Youre done. But dont forget to clean up. Carefully wipe away any excess oil and put the old oil into a plastic container then dispose of it. Dont just pour it anywhere, though. Better to take it to the recycle center or other authorized locations.
Teaching my Teenage Daughter to Change her Truck Oil
Who changes their own oil anymore? Not me but I thought it was a good idea to teach my teenage daughter how to in case she wanted to save some money by doing it herself. To help her out I wrote out step-by-step instructions on how to go about it, you may find that these simple to follow steps can help you as well. Below are the exact list of steps she followed to actually change her truck’s oil.
I created a list of tools and material she would need to gather before starting.
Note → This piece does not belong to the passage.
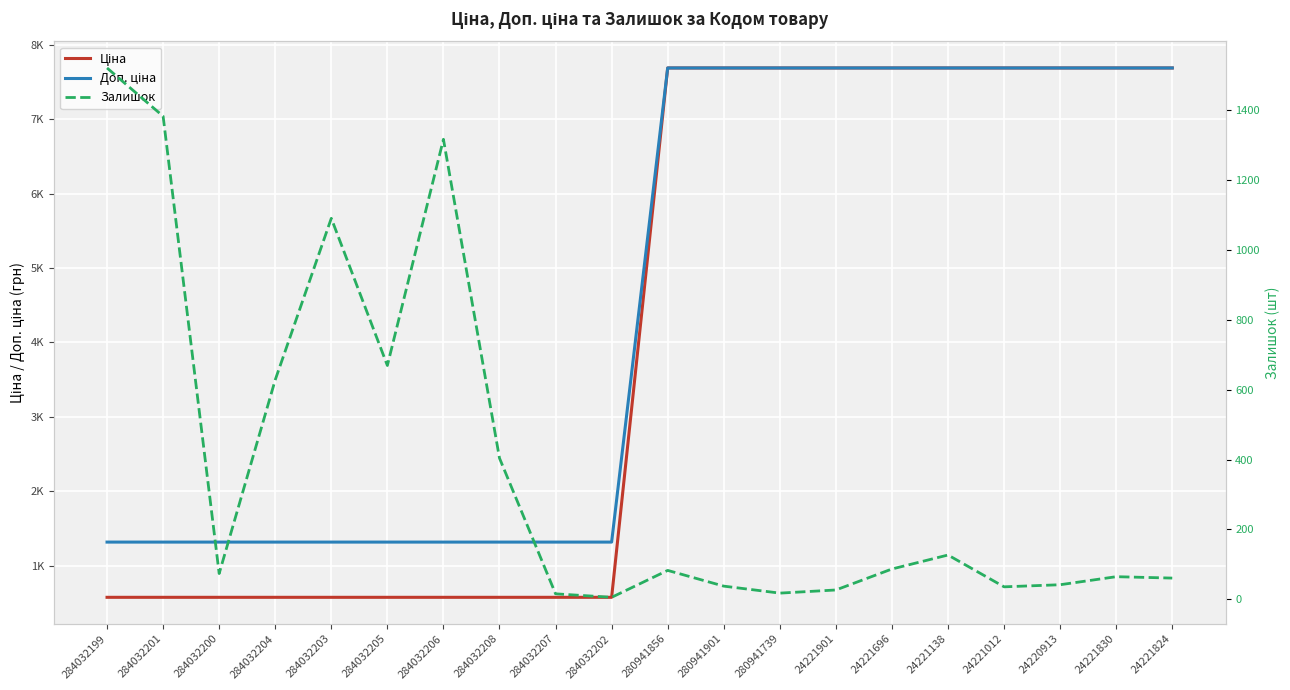

What is the difference between the Залишок values at 24221138 and 284032208?

277.0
Check your owners manual for type of oil and amount needed. All auto parts stores will assist you in finding the right oil and filter.
- I explained that it was a good idea to run the car’s engine for a few minutes before she drained the oil because warm oil drains faster than cold oil.
- Always park the car on a level surface, engage the parking brake and turn off the engine. It may be necessary to raise the front end in order to get under. If so, use two stands, one on each side for a sturdy foundation.I told her to place the new oil under the hood so she would not forget to add the new oil back into the engine. I’ve heard of people forgetting.
- Next to locate the oil drain plug on the underside of the engine. Check your owner’s manual for the exact location.
- Place the oil drain pan under the plug and loosen the plug with a socket wrench and turn counterclockwise to remove drain plug.
- Remove the plug by hand and be careful of the rush of hot oil. Wearing gloves is a good idea.
- Let the oil drain into the pan.
- It is a good idea to replace the drain plug gasket at least every other oil change.
- Reinstall the plug by hand then tighten with a wrench or socket and be careful to not over tighten the plug. This could cause a leak and/or make it difficult to remove the plug later.
- Locate the existing oil filter. Again, check your owner’s manual for exact location.
- Place the oil pan underneath the filter to catch oil.
- Use an adjustable oil filter wrench to unscrew the old oil filter.
- Use a rag to wipe the area where the filter mounts to the engine.
- Using your finger add some new oil to the rubber seal of the new filter.
- Screw the new filter into place by hand. If you’re not strong enough use the adjustable filter wrench, don’t over tighten.
- Once all of the old oil is out and you have installed the new filter and tightened the drain plug it’s time to add the new oil.
- Locate the oil filler cap on top of the engine and remove it.
- Place the funnel in the opening and pour in the new oil.
- Replace the cap when you’re finished.
- Run the engine for a minute, then check the dipstick. The owner’s manual should show you a diagram of where the oil level should be. Add more oil if necessary.
- Check the area around the oil drain plug and the filter for oil leaks. Tighten the plug or oil filter if you find leak.
- Use rags and/or newspapers to wipe away excess oil.
- Pour the used oil into a plastic container after the used oil cools. I use old plastic milk containers.
- Lastly, dispose the used oil at a recycling center, an auto repair shop or county land fill. Never pour it down the sewer or directly on the ground.
That’s it! She was able to change her car’s oil with little help from me and she keeps these instructions in her glove compartment for future oil changes. By doing this herself she was able to save $20. Good luck.